Friday, June 20, 2014

My Fair Lady (Best Picture 1964)

My Fair Lady was one of the most famous and popular Broadway shows and Hollywood films in the late Fifties and early Sixties. There is something about it that must have represented or mirrored its time in the same way that Perry Como, Dinah Shore, or Red Skelton did. Which means that because it was such a huge part of that zeitgeist, I firmly believe I would not have belonged there, as I absolutely hate this film.

I talked about how I do not like the Alan Jay Lerner-Frederick Loewe movie musical, Gigi, here.
After Lerner and Loewe became famous in 1956 for writing My Fair Lady for Broadway, they worked on Gigi for MGM. There are similarities between the two works, and in a very real sense "if you've seen one, you've seen them both." Both feature the "teaching" of a younger female character for the pleasure of a man. Both feature strongly misogynist older gentlemen as the leads. Both feature costumes and scenes over characterization. And to my ear, both feature similar music and lyrics. And I thought Gigi was the worst Best Picture I had ever seen.
If you've been following this series of reviews then you may be happy to hear that David Niven and Cantinflas in their 1956 Best Picture winner, Around the World in Eighty Days, have moved up AGAIN from the basement. Although My Fair Lady the show came before Gigi the movie, so therefore should have some claim to being an original, the film Gigi is so much better a film than My Fair Lady the movie that it's really no contest. Yes, My Fair Lady is my newest candidate for Worst Best Picture Ever.

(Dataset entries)
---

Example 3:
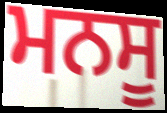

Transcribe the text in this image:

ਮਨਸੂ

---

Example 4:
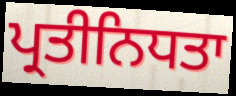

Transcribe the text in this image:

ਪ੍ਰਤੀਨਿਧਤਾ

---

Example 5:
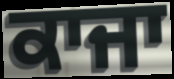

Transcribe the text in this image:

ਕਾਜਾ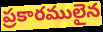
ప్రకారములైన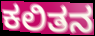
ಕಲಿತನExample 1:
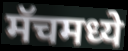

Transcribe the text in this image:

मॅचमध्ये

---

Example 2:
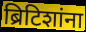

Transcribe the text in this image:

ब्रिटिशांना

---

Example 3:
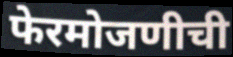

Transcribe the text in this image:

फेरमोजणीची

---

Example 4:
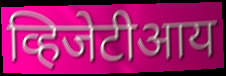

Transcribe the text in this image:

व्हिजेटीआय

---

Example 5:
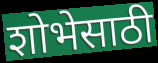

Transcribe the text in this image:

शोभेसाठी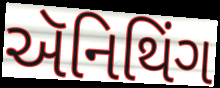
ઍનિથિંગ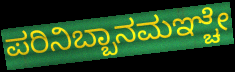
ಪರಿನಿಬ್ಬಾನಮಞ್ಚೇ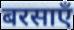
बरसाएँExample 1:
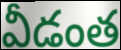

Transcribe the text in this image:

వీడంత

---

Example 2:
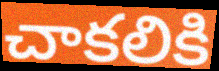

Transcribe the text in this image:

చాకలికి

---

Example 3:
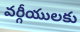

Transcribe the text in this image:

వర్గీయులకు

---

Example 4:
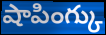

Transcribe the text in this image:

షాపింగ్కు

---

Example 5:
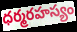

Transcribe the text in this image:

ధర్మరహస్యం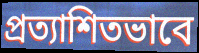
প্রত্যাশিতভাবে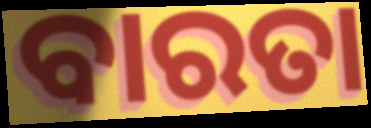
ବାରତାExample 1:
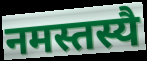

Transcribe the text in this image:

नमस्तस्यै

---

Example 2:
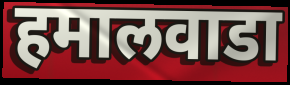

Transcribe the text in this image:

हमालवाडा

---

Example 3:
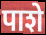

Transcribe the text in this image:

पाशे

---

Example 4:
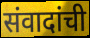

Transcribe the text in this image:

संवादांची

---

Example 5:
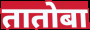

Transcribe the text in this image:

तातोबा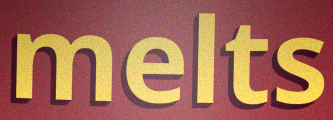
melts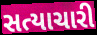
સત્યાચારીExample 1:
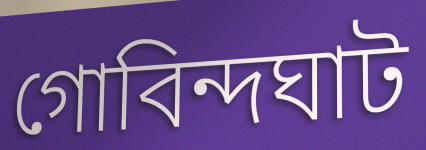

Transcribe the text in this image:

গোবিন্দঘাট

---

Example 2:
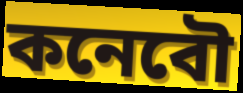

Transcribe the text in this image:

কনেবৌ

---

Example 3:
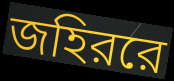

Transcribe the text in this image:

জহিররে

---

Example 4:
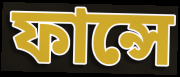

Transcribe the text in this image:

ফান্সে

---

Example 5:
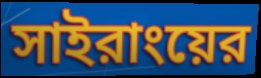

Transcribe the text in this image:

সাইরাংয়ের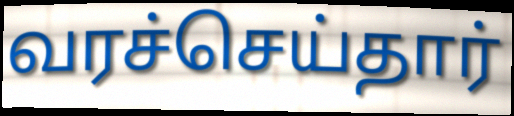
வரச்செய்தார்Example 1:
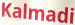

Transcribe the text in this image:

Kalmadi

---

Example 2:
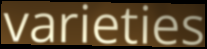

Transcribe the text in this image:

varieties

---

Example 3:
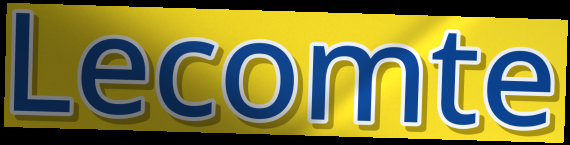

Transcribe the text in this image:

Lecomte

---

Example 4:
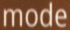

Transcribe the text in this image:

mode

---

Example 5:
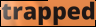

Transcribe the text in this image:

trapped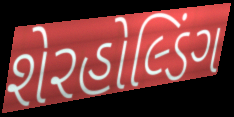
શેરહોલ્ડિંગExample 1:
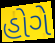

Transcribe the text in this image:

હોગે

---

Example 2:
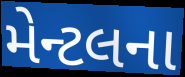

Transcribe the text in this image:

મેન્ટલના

- _What is required_
In the review of My Fair Lady, which year does the reviewer give for when Lerner and Loewe became famous for writing My Fair Lady for Broadway?

- _Worked answer_
1956